- [WORK INSTRUCTION]:
Pick out and copy every line in the entries below that contains the word "shown". Capitalization counts.

- [Dataset excerpts]:
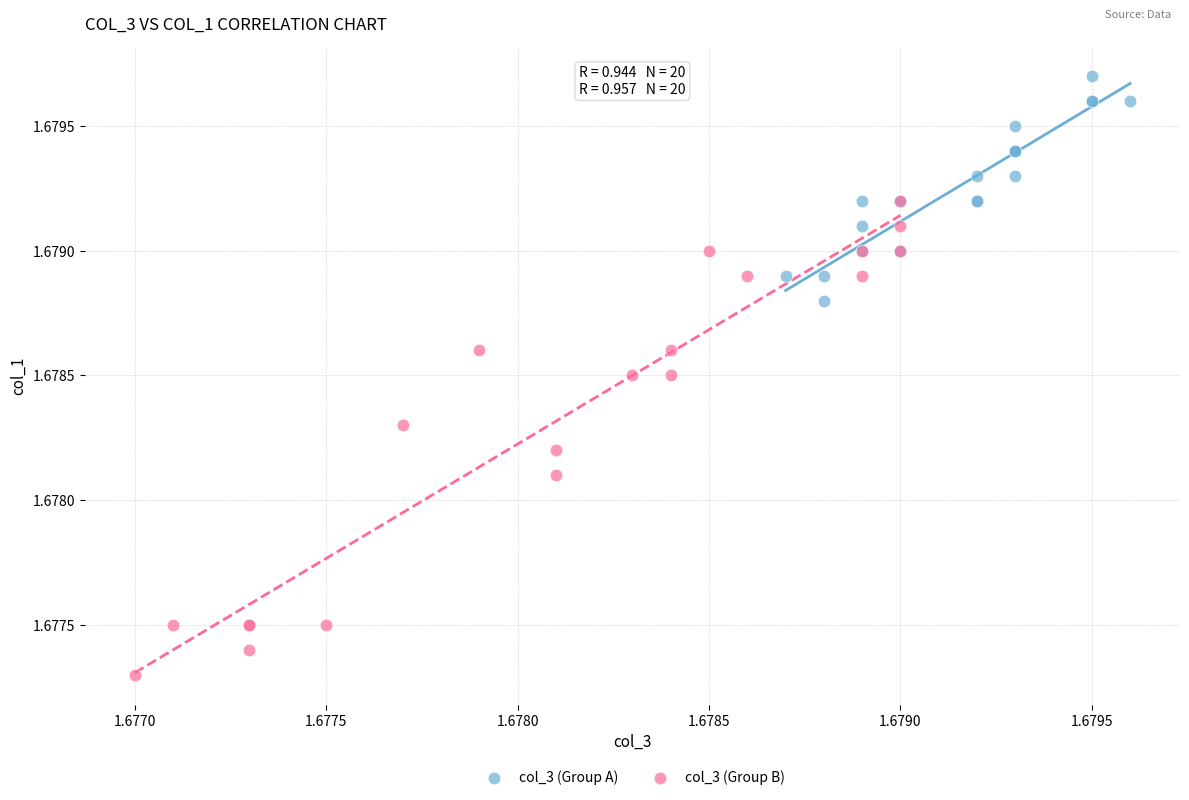

Which series contains the highest Y value?

col_3 (Group A)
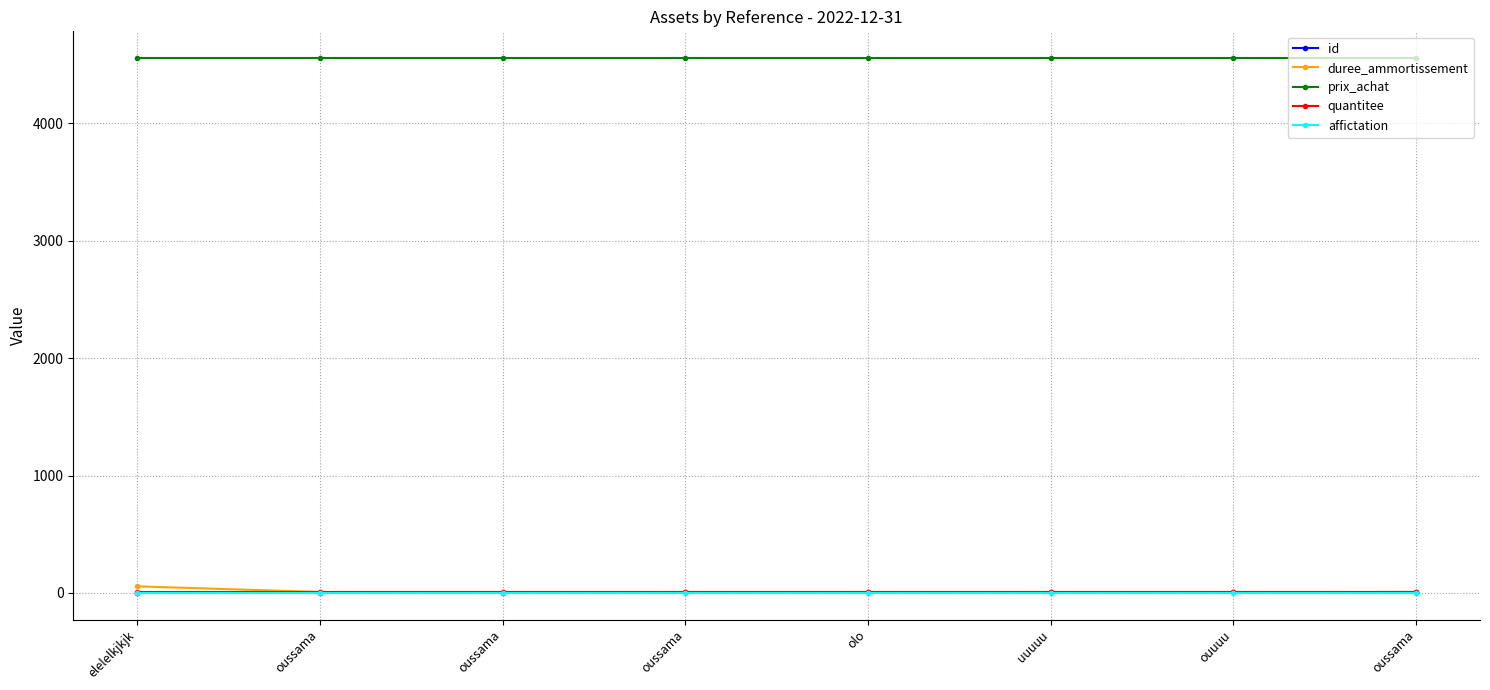

How many lines are shown in the chart?

5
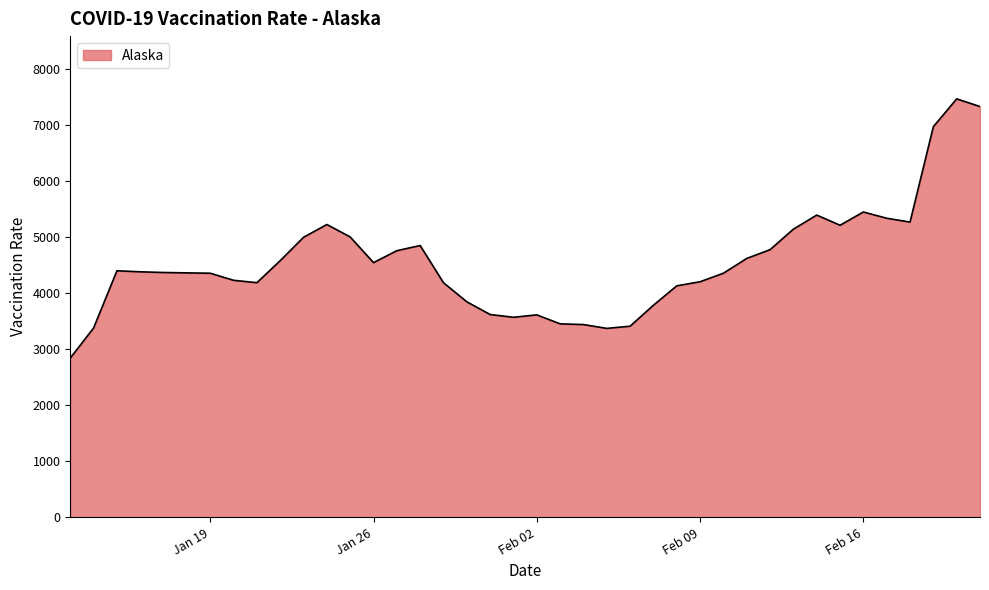

What is the maximum value shown in the chart?

7466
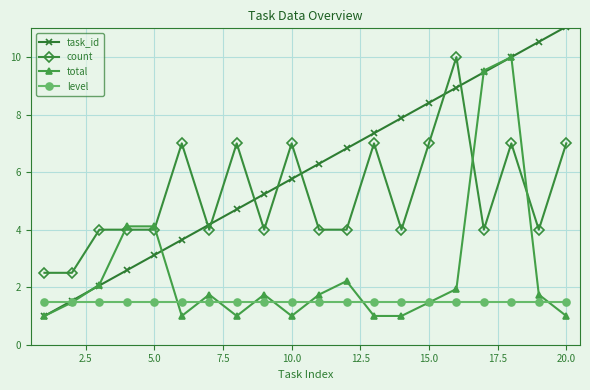

True or false: task_id has more than 2 points higher than both neighbors.

False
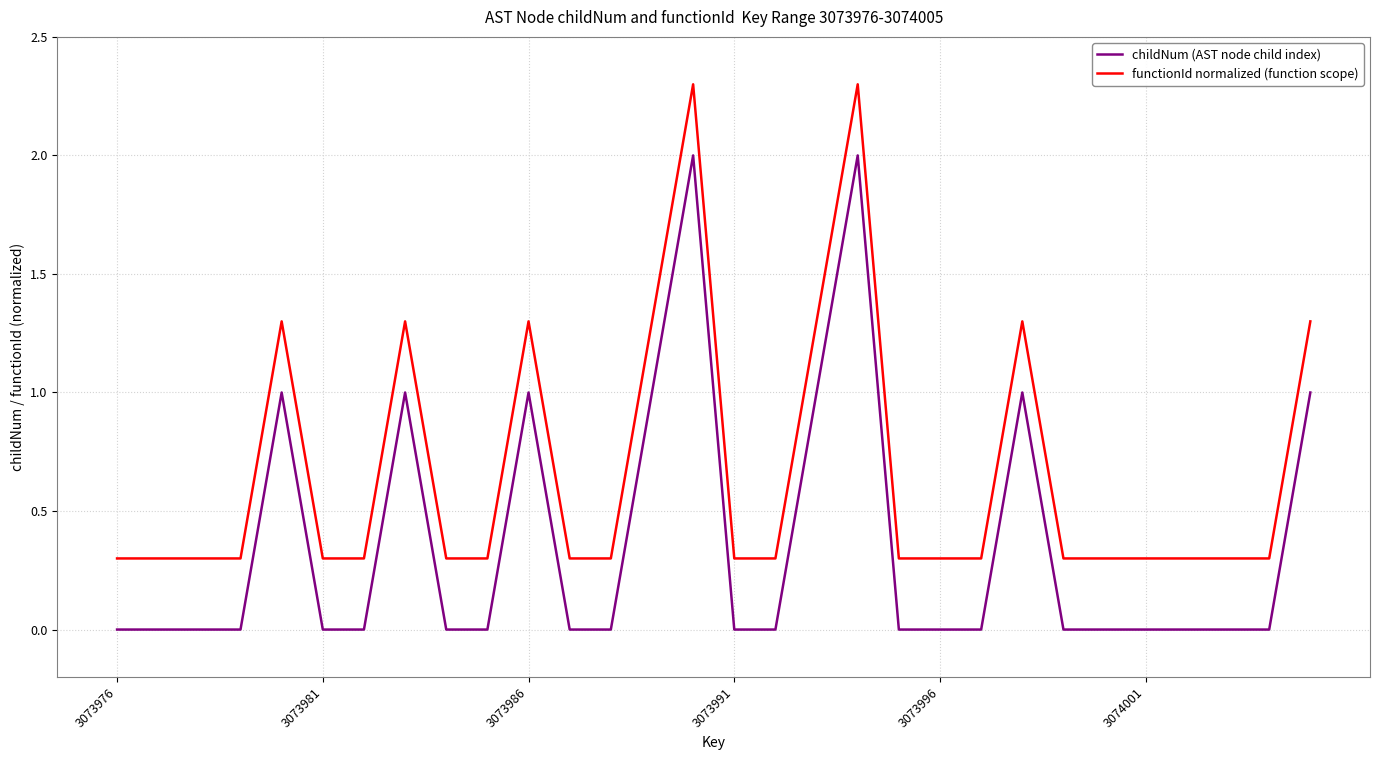

Reading left to right, transcribe all the data shown in this chart.

childNum (AST node child index): 0.0	0.0	0.0	0.0	1.0	0.0	0.0	1.0	0.0	0.0	1.0	0.0	0.0	1.0	2.0	0.0	0.0	1.0	2.0	0.0	0.0	0.0	1.0	0.0	0.0	0.0	0.0	0.0	0.0	1.0
functionId normalized (function scope): 0.3	0.3	0.3	0.3	1.3	0.3	0.3	1.3	0.3	0.3	1.3	0.3	0.3	1.3	2.3	0.3	0.3	1.3	2.3	0.3	0.3	0.3	1.3	0.3	0.3	0.3	0.3	0.3	0.3	1.3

- [SOLUTION TO THIS EXERCISE]:
How many lines are shown in the chart?
What is the maximum value shown in the chart?
Reading left to right, transcribe all the data shown in this chart.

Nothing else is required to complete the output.